This undated family photo provided by the National Action Network...

This undated family photo provided by the National Action Network shows Eric Garner, who was confronted by police trying to arrest him on suspicion of selling untaxed, loose cigarettes on a Staten Island sidewalk, authorities said. Credit: National Action Network

Seven New York federal lawmakers pressed Attorney General Loretta Lynch on Thursday to file charges in the Eric Garner case before leaving office, and a leader of the group said the Justice Department should at least give Garner’s family and the city a status update on the stalled probe.

“It’s time for the Department of Justice to fish or cut bait,” said U.S. Rep. Hakeem Jeffries of Brooklyn. “ . . . The Garner family has twisted in the wind for too long. The current administration has an obligation to make an up or down decision before leaving.”

In the letter, Jeffries and fellow Reps. Jose Serrano, Jerry Nadler, Greg Meeks, Nydia Velazquez, Yvette Clarke and Adriano Espaillat urged federal civil rights charges against Officer Daniel Pantaleo for choking Garner and predicted the Trump administration would not pursue the case.

“In approximately two weeks, there will be a new DoJ less committed to civil rights enforcement,” they told Lynch. “Consequently, the investigation into Mr.
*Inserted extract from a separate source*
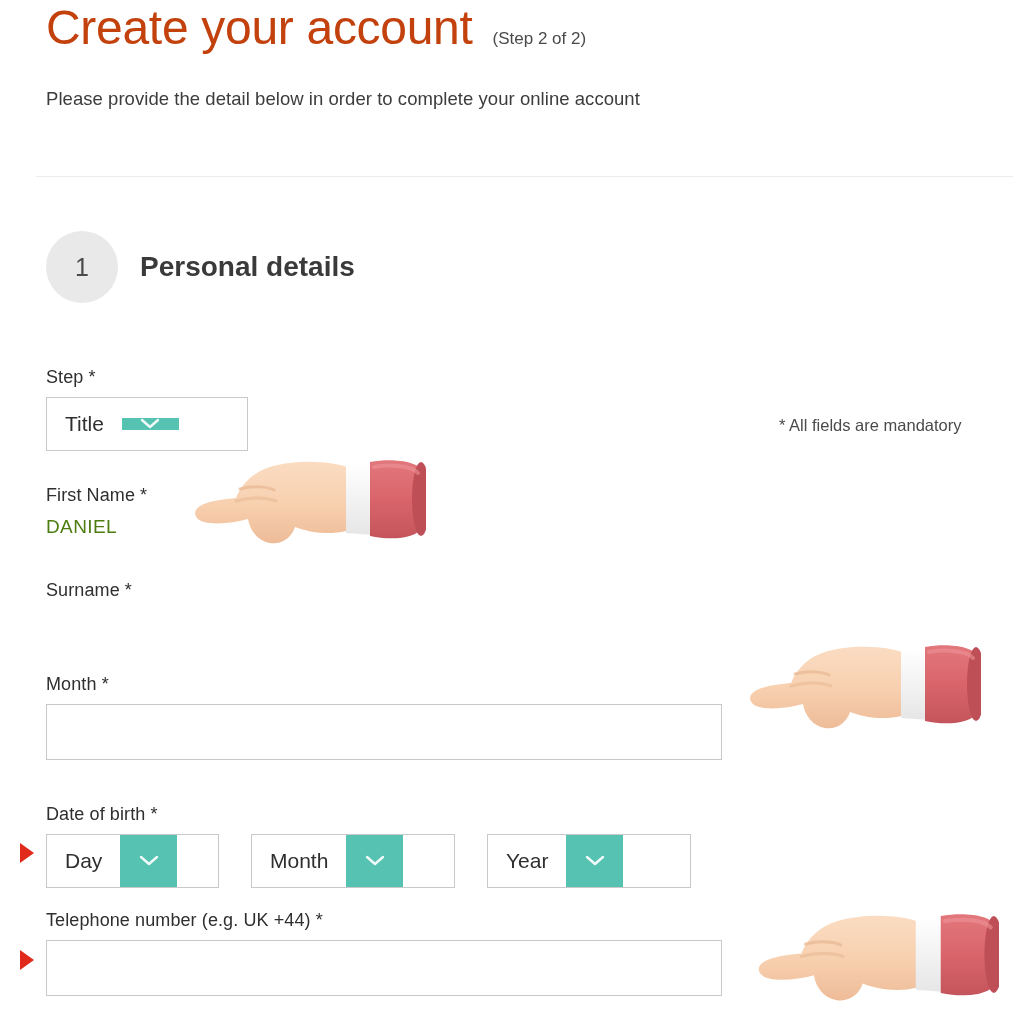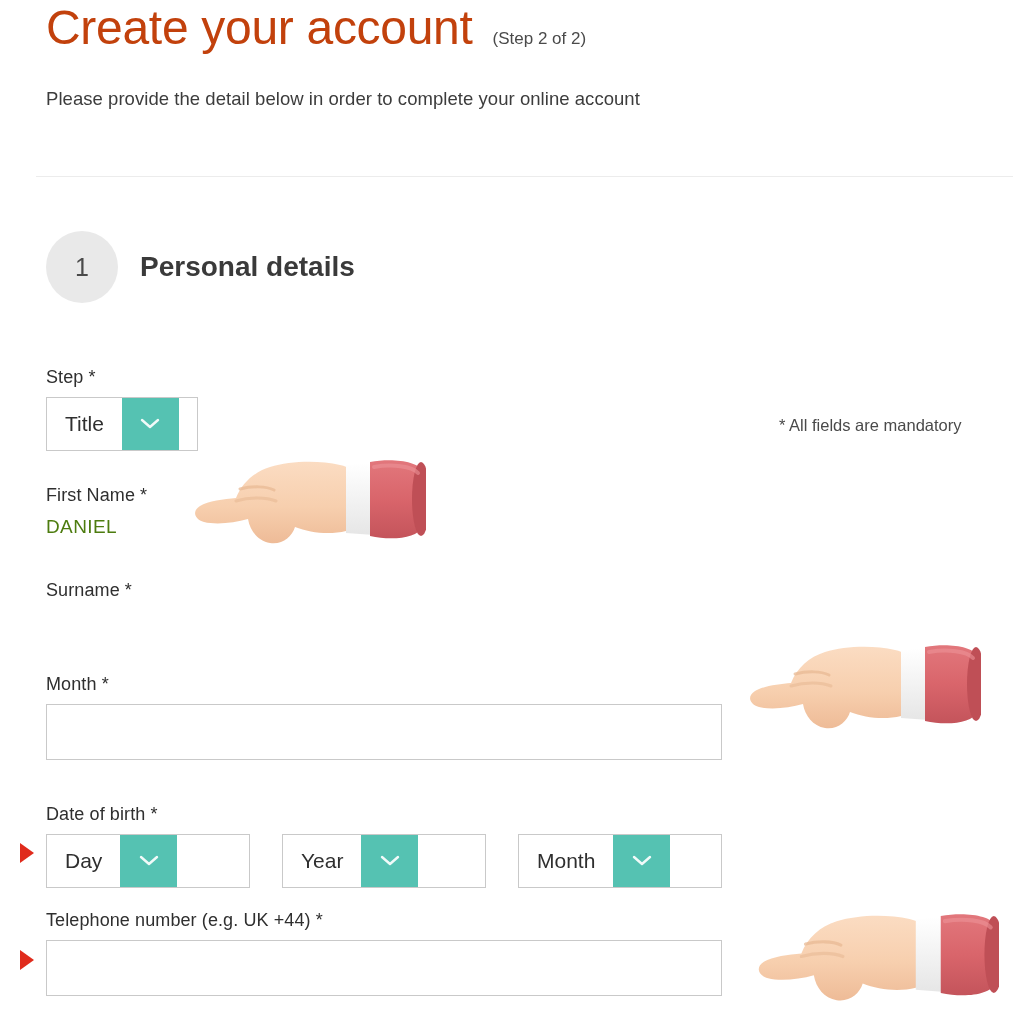"Title" div.select-box { align-items: none -> center; width: 152px -> 202px }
Garner’s death may itself be suffocated and die.”

Garner, 43, died in July 2014, on Staten Island when Pantaleo took him down by grabbing him around the neck during an arrest for selling loose cigarettes and maintaining the hold as Garner gasped, “I can’t breathe.”

NYPD rules ban so-called chokeholds. A Staten Island grand jury declined to bring charges against Pantaleo and others involved in December 2014, opening the door for a federal probe. Federal charges require proof that Pantaleo intended to violate Garner’s rights.

Late last year, Newsday and others reported that Brooklyn federal prosecutors had concluded that civil rights charges against the officer were not warranted, and the Justice Department had shifted the case to its civil rights division in Washington.

Lynch, in Baltimore Thursday speaking about Justice Department accomplishments in pressing systemic police reforms and “community policing” initiatives, recalled her own role prosecuting cops in the Abner Louima case in the 1990s and said the work of reform was “far from finished.”

But she didn’t mention the case of Garner — who was killed while she was the U.S. Attorney in Brooklyn — and did not include his name in a speech that referenced Freddie Gray’s funeral and the “tragic deaths” of Alton Sterling and Philando Castile during her tenure as Attorney General.

A Justice Department spokesman later declined to comment on the letter from the representatives or the status of the Garner case, and lawyers for both Pantaleo and Garner’s family said they were in the dark.

Jonathan Moore, a lawyer for the family, expressed “full support” for the effort from the seven Congresspeople. Pantaleo’s lawyer, Stuart London, said it would be “inappropriate to rush to any decision” on Garner without a proper grand jury presentation.

“Politics should never replace the rule of law,” he said.